Word for word, reproduce every line of the data below.

[Saved entries]

--

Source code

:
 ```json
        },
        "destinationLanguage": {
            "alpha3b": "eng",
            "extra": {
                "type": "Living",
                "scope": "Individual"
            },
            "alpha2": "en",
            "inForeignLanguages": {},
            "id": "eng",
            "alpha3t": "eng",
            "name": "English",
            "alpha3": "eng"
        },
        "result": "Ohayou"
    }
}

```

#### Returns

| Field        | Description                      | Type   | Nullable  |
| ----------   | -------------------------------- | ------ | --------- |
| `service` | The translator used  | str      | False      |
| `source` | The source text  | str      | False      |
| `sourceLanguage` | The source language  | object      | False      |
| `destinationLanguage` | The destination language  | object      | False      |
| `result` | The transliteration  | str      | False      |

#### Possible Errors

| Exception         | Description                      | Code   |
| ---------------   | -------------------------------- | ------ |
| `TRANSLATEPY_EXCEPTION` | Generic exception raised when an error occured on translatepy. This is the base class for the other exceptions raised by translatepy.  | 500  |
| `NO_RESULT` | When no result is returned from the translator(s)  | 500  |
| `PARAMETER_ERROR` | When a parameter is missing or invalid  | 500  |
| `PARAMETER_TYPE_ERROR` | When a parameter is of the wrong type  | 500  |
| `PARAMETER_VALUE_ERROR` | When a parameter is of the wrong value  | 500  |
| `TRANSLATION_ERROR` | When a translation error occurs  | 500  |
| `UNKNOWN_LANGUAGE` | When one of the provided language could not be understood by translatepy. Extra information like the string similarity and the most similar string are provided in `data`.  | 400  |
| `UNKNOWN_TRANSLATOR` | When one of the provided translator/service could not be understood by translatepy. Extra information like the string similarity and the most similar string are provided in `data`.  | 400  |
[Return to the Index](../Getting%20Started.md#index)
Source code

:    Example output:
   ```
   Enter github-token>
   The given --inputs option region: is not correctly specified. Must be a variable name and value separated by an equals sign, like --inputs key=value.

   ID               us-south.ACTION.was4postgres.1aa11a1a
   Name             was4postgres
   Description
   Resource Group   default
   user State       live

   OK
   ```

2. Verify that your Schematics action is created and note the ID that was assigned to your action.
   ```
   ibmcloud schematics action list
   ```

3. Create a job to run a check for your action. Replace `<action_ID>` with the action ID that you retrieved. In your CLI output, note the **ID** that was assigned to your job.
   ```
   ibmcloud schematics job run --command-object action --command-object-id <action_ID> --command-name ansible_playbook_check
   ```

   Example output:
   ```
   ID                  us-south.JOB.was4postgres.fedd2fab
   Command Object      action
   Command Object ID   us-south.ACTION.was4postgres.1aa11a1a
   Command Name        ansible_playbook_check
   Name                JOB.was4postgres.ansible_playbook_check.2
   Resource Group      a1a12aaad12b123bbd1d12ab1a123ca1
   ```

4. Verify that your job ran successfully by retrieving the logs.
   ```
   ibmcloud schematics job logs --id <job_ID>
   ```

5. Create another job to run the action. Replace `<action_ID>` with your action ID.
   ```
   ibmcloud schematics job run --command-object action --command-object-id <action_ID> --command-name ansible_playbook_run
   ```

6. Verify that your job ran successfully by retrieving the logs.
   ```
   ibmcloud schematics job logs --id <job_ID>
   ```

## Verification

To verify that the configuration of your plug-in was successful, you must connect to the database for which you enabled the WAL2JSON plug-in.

--

RESULT OF THE EXERCISE:
Source code

:
 ```json
        },
        "destinationLanguage": {
            "alpha3b": "eng",
            "extra": {
                "type": "Living",
                "scope": "Individual"
            },
            "alpha2": "en",
            "inForeignLanguages": {},
            "id": "eng",
            "alpha3t": "eng",
            "name": "English",
            "alpha3": "eng"
        },
        "result": "Ohayou"
    }
}

```

#### Returns

| Field        | Description                      | Type   | Nullable  |
| ----------   | -------------------------------- | ------ | --------- |
| `service` | The translator used  | str      | False      |
| `source` | The source text  | str      | False      |
| `sourceLanguage` | The source language  | object      | False      |
| `destinationLanguage` | The destination language  | object      | False      |
| `result` | The transliteration  | str      | False      |

#### Possible Errors

| Exception         | Description                      | Code   |
| ---------------   | -------------------------------- | ------ |
| `TRANSLATEPY_EXCEPTION` | Generic exception raised when an error occured on translatepy. This is the base class for the other exceptions raised by translatepy.  | 500  |
| `NO_RESULT` | When no result is returned from the translator(s)  | 500  |
| `PARAMETER_ERROR` | When a parameter is missing or invalid  | 500  |
| `PARAMETER_TYPE_ERROR` | When a parameter is of the wrong type  | 500  |
| `PARAMETER_VALUE_ERROR` | When a parameter is of the wrong value  | 500  |
| `TRANSLATION_ERROR` | When a translation error occurs  | 500  |
| `UNKNOWN_LANGUAGE` | When one of the provided language could not be understood by translatepy. Extra information like the string similarity and the most similar string are provided in `data`.  | 400  |
| `UNKNOWN_TRANSLATOR` | When one of the provided translator/service could not be understood by translatepy. Extra information like the string similarity and the most similar string are provided in `data`.  | 400  |
[Return to the Index](../Getting%20Started.md#index)
Source code

:    Example output:
   ```
   Enter github-token>
   The given --inputs option region: is not correctly specified. Must be a variable name and value separated by an equals sign, like --inputs key=value.

   ID               us-south.ACTION.was4postgres.1aa11a1a
   Name             was4postgres
   Description
   Resource Group   default
   user State       live

   OK
   ```

2. Verify that your Schematics action is created and note the ID that was assigned to your action.
   ```
   ibmcloud schematics action list
   ```

3. Create a job to run a check for your action. Replace `<action_ID>` with the action ID that you retrieved. In your CLI output, note the **ID** that was assigned to your job.
   ```
   ibmcloud schematics job run --command-object action --command-object-id <action_ID> --command-name ansible_playbook_check
   ```

   Example output:
   ```
   ID                  us-south.JOB.was4postgres.fedd2fab
   Command Object      action
   Command Object ID   us-south.ACTION.was4postgres.1aa11a1a
   Command Name        ansible_playbook_check
   Name                JOB.was4postgres.ansible_playbook_check.2
   Resource Group      a1a12aaad12b123bbd1d12ab1a123ca1
   ```

4. Verify that your job ran successfully by retrieving the logs.
   ```
   ibmcloud schematics job logs --id <job_ID>
   ```

5. Create another job to run the action. Replace `<action_ID>` with your action ID.
   ```
   ibmcloud schematics job run --command-object action --command-object-id <action_ID> --command-name ansible_playbook_run
   ```

6. Verify that your job ran successfully by retrieving the logs.
   ```
   ibmcloud schematics job logs --id <job_ID>
   ```

## Verification

To verify that the configuration of your plug-in was successful, you must connect to the database for which you enabled the WAL2JSON plug-in.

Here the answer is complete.